(TASK INSTRUCTIONS):
Give the data back exactly. Leave out any images.

(DATA SHOWN):
_____

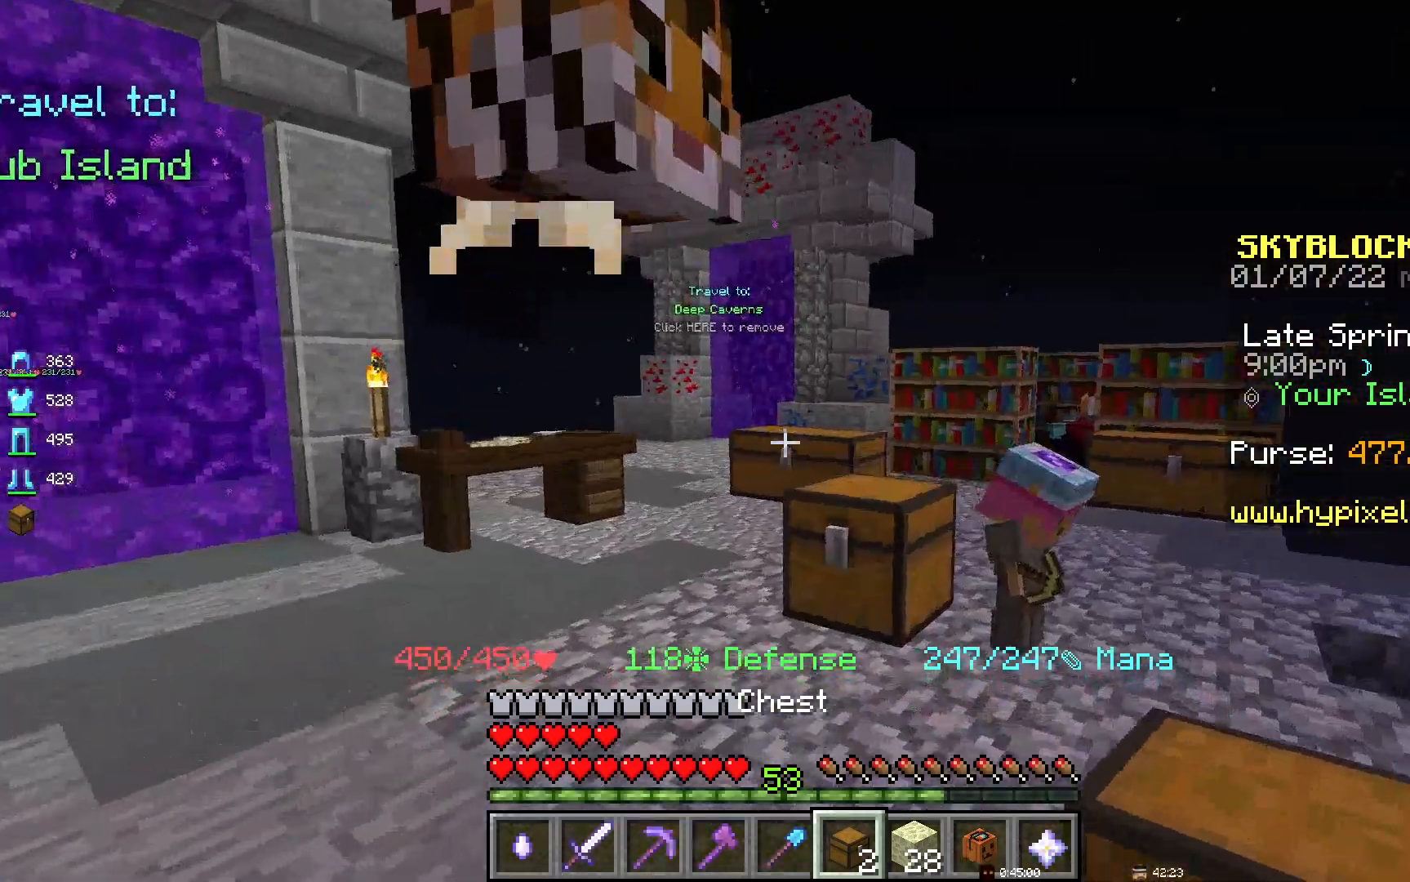
{"keys": [], "mouse": [], "events": []}
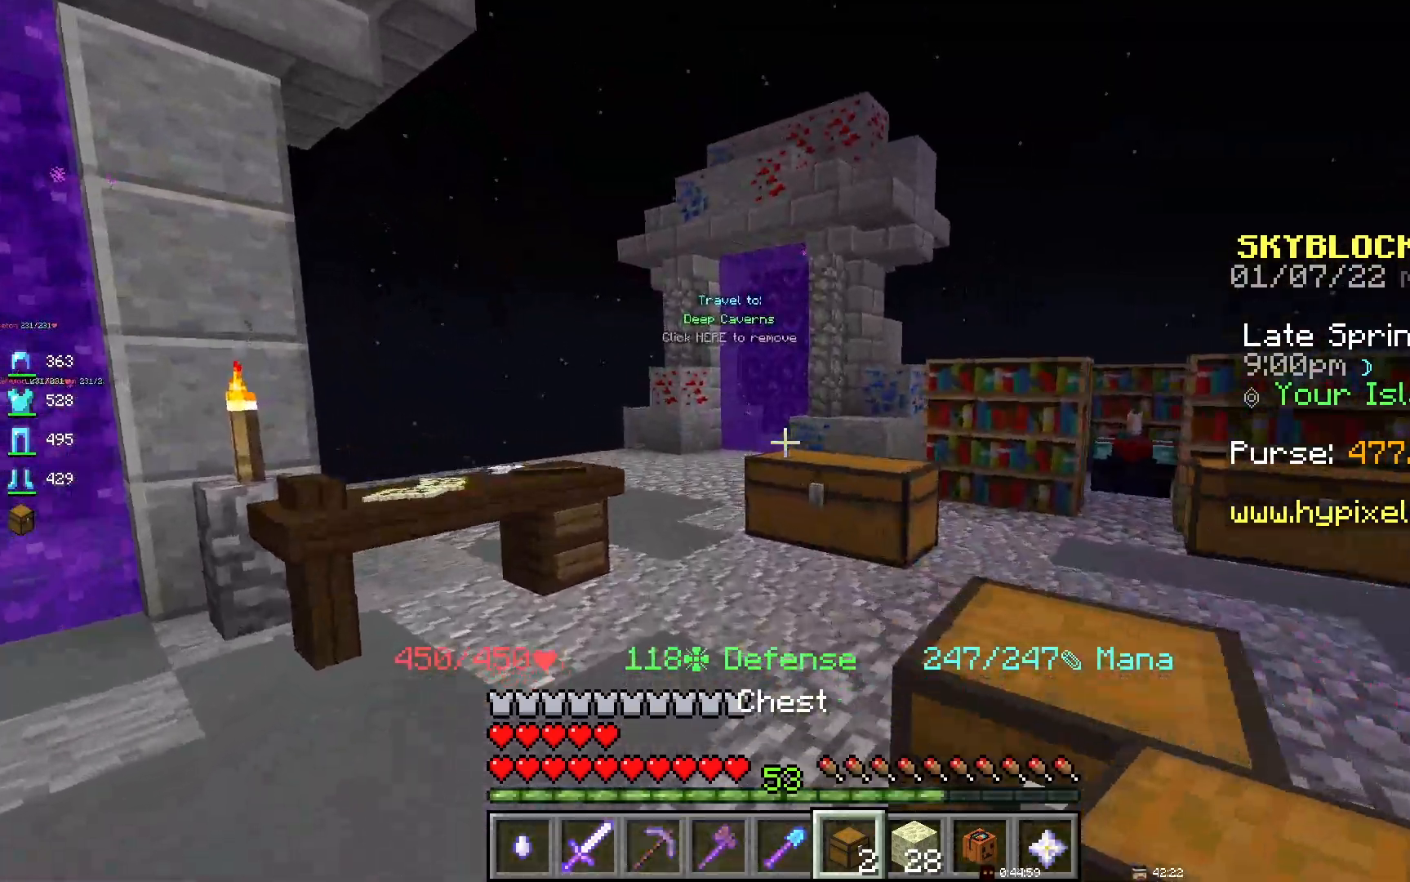
{"keys": ["space"], "mouse": [], "events": [[367, "space", "down"]]}
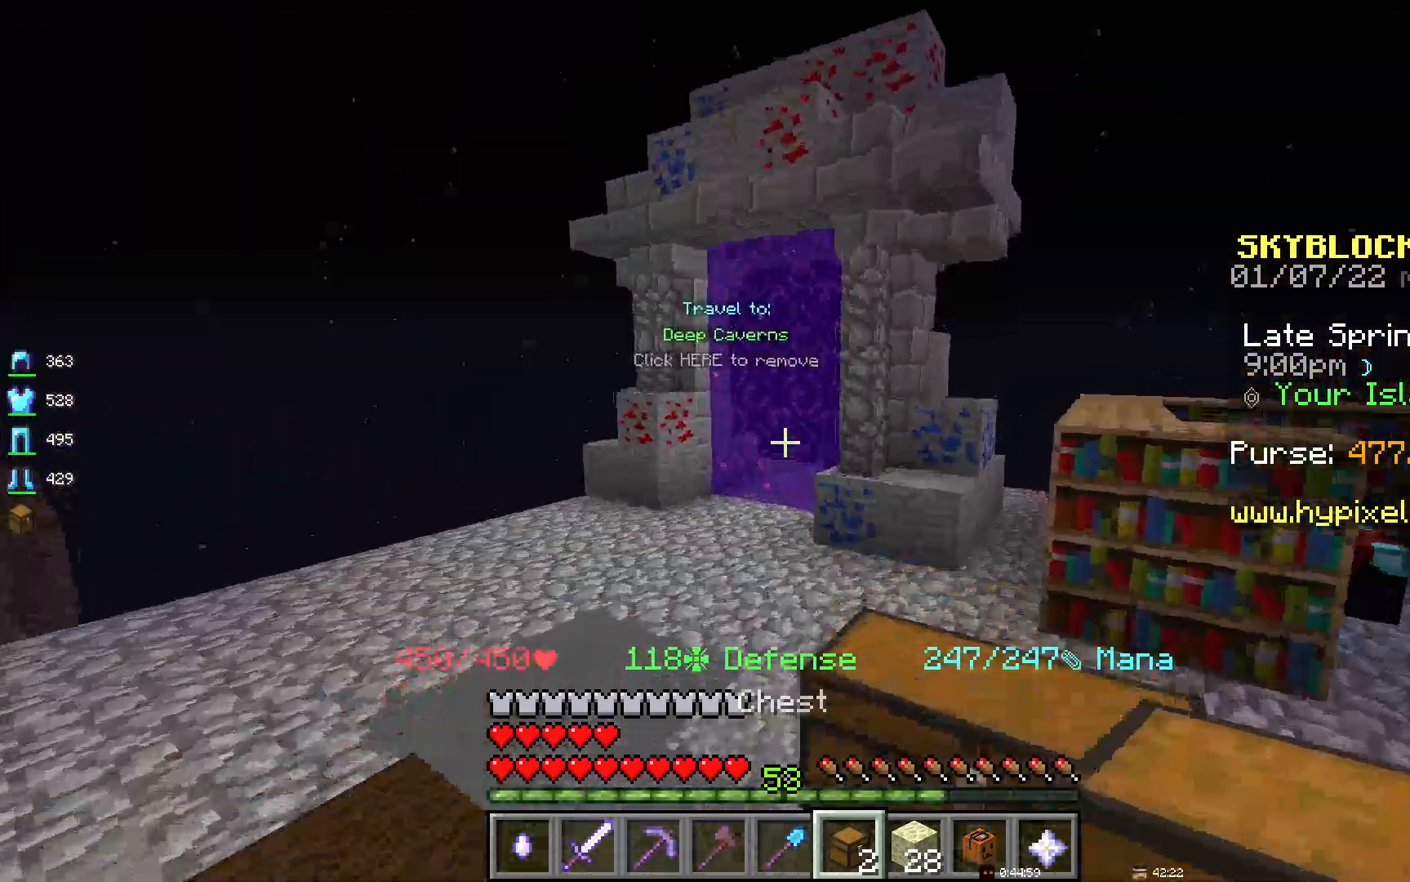
{"keys": [], "mouse": [], "events": [[133, "space", "up"]]}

_____

(EXERCISE SOLUTION):
{"keys": [], "mouse": [], "events": []}
{"keys": ["space"], "mouse": [], "events": [[367, "space", "down"]]}
{"keys": [], "mouse": [], "events": [[133, "space", "up"]]}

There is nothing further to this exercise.